Thursday, January 24, 2008 Leave a Comment

Dear Denver County Clerk,

I'm glad to hear that Governor Ritter made the executive decision to hold paper ballot elections next November, despite you and most of the state's County Clerks urging a mail-only election.

I'm still furious that my husband and I didn't get to vote in the last election. It was a mail-only election, only I didn't know that. I received the oversize ballots in the mail, I even opened them, but I didn't read them thoroughly and I threw them away. The night before the election, a neighbor told me that there would be no polling places. I subscribe to the Denver Post, I watch my local news, I listen to the radio, and I still missed the announcement that I better hold on to the mail ballot. What about all the people who don't do those things?

See, I believe that it's your job to make it easier for us to vote. It's not our job to make it easier for you to count the ballots.

It's not our fault that you bought some faulty machines, like, four years ago. It's not our fault that your IT team can't implement another solution. See, the rest of us live in a world where technology can do some amazing things, and 10 months is a realistic time frame to implement something that works to count our votes. It's easier to vote for American Idol than it is to vote for our President. Come on, if Idol can do it, don't you think you can too?

But that's not really the point. The point is this: technology cannot replace some things, and that's the right and the privilege to walk to our neighborhood school and yes, even stand in line, and go through the ritual of stepping behind a curtain and casting our votes.

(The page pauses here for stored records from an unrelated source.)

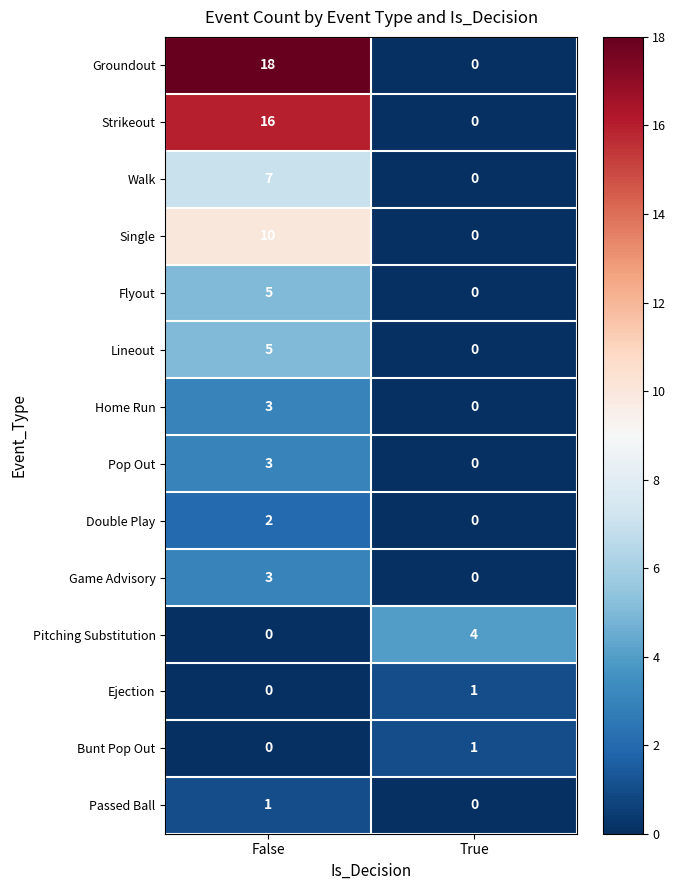

Rank the categories by Ejection value from lowest to highest.

False, True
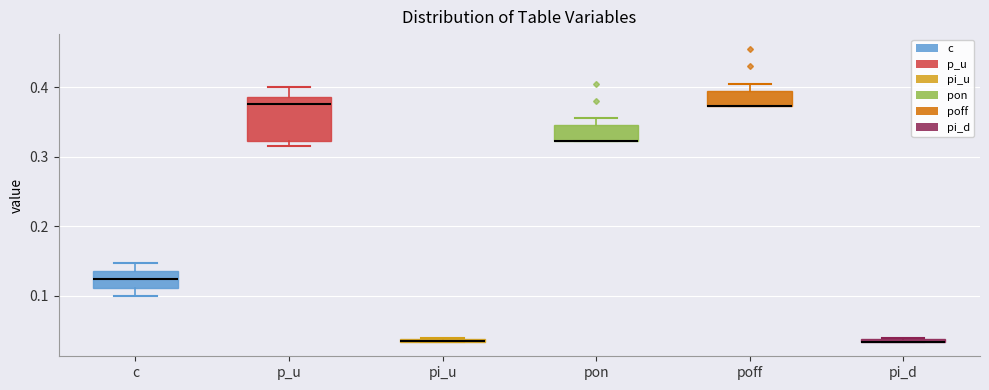

Comparing the boxes themselves (not the whiskers), which one is the tallest?

p_u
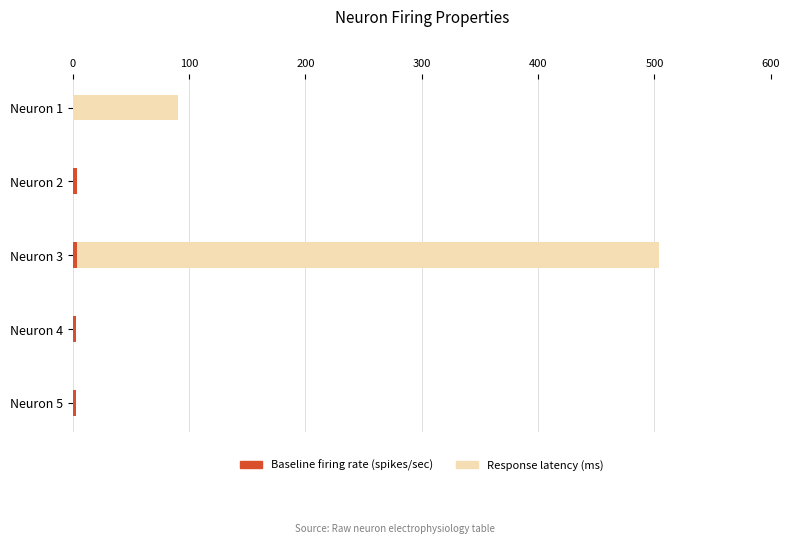

At which category is the sum across all series the highest?

Neuron 3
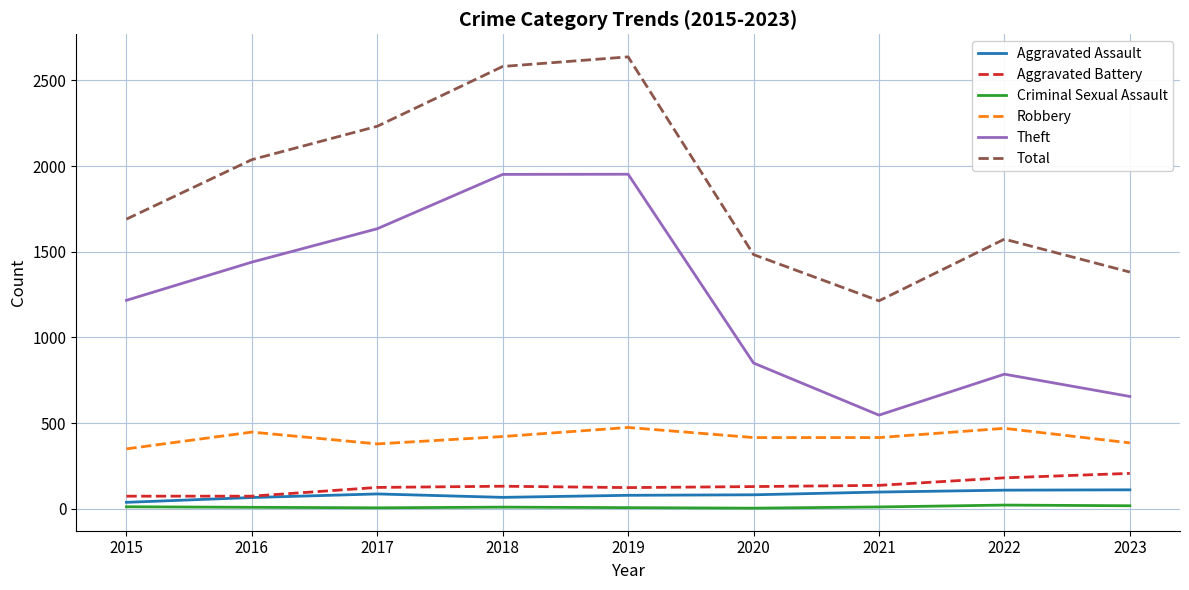

What is the difference between the Aggravated Assault values at 2015 and 2022?

71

So I'm real sorry that you're going to have a hard job come November, but don't you think you owe it to the people of Colorado to give us all a chance to vote?



  • elle marketing communications said:  

    I completely agree with this post. When I heard last week that this was even a topic of consideration, I couldn't believe it! These persons must live in some sort of fantasy land where one doesn't have to believe in, or provide, customer service.